• [RECORDS]:
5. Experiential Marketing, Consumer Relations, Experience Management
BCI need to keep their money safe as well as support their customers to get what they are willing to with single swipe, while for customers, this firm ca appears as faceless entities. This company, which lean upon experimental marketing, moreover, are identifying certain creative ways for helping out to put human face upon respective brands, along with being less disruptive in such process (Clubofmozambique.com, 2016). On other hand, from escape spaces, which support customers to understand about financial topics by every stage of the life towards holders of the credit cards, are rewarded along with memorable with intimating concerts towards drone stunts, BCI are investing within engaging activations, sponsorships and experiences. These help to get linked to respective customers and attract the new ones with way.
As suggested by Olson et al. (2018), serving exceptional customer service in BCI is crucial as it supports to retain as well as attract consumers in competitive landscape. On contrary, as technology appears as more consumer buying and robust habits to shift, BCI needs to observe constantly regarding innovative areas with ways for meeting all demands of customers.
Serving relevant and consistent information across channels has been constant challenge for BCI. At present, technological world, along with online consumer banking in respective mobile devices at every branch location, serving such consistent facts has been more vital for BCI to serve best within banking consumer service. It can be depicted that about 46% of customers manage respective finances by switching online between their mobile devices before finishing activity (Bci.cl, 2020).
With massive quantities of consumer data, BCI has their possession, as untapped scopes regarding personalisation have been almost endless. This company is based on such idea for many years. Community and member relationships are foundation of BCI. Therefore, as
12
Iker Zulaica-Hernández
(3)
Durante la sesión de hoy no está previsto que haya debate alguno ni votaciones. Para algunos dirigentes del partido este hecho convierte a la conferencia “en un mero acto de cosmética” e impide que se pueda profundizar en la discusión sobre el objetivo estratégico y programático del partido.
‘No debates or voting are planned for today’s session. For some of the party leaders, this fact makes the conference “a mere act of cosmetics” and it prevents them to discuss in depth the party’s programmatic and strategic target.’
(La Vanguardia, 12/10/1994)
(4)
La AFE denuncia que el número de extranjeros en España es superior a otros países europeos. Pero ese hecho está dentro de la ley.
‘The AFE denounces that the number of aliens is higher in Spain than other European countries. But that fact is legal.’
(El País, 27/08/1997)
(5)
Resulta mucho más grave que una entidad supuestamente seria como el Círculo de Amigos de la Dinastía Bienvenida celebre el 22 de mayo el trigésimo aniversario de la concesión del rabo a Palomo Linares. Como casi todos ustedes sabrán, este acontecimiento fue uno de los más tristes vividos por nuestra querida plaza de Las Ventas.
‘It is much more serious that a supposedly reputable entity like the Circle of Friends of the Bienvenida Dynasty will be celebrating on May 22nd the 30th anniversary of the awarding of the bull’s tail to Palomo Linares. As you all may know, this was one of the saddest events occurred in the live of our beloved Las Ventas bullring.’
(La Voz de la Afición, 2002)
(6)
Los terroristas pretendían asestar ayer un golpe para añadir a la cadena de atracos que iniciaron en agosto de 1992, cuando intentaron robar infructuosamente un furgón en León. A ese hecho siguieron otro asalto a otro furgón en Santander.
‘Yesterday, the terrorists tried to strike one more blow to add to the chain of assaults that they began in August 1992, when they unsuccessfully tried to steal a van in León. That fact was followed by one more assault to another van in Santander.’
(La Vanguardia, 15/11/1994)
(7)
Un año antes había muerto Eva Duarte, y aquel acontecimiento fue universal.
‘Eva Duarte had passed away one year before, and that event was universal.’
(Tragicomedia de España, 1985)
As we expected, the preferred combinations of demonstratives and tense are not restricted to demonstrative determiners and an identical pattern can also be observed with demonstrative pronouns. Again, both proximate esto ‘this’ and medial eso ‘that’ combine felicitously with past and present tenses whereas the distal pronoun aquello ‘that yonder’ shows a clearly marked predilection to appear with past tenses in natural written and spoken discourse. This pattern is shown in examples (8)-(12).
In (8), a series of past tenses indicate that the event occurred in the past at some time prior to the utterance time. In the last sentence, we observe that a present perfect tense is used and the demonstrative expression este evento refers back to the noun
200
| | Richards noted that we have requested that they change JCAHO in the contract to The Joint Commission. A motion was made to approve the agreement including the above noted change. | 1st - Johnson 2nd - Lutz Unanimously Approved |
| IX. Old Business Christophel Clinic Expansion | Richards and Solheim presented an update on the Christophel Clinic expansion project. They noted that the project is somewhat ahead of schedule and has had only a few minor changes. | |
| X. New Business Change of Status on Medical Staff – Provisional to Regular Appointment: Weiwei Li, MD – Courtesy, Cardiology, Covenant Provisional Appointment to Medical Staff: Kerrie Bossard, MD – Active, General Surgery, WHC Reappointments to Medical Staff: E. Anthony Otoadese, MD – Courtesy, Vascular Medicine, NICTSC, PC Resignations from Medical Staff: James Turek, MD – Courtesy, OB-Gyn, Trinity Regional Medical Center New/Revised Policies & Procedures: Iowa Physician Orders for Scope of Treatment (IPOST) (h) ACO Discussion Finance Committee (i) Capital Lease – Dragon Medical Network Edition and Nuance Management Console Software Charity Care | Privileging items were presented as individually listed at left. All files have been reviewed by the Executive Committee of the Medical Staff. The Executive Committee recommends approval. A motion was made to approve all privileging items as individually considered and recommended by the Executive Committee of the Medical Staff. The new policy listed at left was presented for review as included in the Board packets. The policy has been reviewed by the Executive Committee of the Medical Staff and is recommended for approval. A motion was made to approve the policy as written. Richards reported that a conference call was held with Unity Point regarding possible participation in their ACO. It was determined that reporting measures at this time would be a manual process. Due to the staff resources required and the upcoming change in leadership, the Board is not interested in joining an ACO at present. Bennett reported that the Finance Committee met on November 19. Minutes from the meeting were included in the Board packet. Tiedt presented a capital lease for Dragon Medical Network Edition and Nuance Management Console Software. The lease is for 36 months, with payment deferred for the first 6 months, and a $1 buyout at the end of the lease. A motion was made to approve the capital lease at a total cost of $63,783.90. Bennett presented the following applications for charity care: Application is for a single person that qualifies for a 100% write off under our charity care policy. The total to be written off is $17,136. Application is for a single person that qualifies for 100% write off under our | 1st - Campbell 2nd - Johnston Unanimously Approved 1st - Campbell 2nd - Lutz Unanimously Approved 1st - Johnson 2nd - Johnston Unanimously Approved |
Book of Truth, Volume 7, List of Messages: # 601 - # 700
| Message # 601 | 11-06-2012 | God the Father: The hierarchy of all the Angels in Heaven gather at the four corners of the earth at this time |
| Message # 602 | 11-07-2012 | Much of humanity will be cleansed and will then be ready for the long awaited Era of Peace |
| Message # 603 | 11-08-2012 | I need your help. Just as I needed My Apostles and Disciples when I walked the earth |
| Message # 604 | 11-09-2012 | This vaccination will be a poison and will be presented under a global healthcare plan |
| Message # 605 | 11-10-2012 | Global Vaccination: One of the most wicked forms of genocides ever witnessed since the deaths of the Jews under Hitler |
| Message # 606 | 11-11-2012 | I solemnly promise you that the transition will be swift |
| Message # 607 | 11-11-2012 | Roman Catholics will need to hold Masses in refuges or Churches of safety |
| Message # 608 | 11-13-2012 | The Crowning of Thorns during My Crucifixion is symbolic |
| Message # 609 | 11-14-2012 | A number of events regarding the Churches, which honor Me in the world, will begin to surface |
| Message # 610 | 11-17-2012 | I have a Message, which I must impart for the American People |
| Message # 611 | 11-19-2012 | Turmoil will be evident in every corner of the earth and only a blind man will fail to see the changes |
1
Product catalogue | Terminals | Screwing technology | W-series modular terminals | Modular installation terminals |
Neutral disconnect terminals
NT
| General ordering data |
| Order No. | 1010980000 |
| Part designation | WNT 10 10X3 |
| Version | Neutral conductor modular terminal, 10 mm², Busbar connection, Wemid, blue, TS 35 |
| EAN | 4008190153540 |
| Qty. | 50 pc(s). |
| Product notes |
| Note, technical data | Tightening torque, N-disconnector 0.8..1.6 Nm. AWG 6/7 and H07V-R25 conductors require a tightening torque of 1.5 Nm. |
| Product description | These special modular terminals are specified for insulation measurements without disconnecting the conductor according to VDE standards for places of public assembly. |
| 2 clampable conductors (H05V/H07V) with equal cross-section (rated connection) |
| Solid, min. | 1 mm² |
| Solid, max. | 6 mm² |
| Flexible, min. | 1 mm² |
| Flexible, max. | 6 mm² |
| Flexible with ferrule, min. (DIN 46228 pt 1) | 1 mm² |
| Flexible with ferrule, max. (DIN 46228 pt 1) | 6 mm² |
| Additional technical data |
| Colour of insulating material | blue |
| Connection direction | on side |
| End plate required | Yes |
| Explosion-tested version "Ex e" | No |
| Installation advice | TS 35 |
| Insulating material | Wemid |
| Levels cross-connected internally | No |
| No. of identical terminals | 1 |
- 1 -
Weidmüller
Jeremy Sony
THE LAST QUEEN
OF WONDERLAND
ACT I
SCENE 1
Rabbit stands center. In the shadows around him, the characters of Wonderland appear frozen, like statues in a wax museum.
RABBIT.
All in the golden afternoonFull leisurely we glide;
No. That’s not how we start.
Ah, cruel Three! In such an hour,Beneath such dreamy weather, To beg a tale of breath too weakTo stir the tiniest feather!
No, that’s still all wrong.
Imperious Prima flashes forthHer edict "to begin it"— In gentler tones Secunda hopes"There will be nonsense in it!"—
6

• [WHAT YOU SHOULD DO]: Will you return exactly the lines above from the one with "Serving relevant and" down to the one with "Durante la sesión", counting both as part of the range?

• [ANSWER FOR THE TASK]:
Serving relevant and consistent information across channels has been constant challenge for BCI. At present, technological world, along with online consumer banking in respective mobile devices at every branch location, serving such consistent facts has been more vital for BCI to serve best within banking consumer service. It can be depicted that about 46% of customers manage respective finances by switching online between their mobile devices before finishing activity (Bci.cl, 2020).
With massive quantities of consumer data, BCI has their possession, as untapped scopes regarding personalisation have been almost endless. This company is based on such idea for many years. Community and member relationships are foundation of BCI. Therefore, as
12
Iker Zulaica-Hernández
(3)
Durante la sesión de hoy no está previsto que haya debate alguno ni votaciones. Para algunos dirigentes del partido este hecho convierte a la conferencia “en un mero acto de cosmética” e impide que se pueda profundizar en la discusión sobre el objetivo estratégico y programático del partido.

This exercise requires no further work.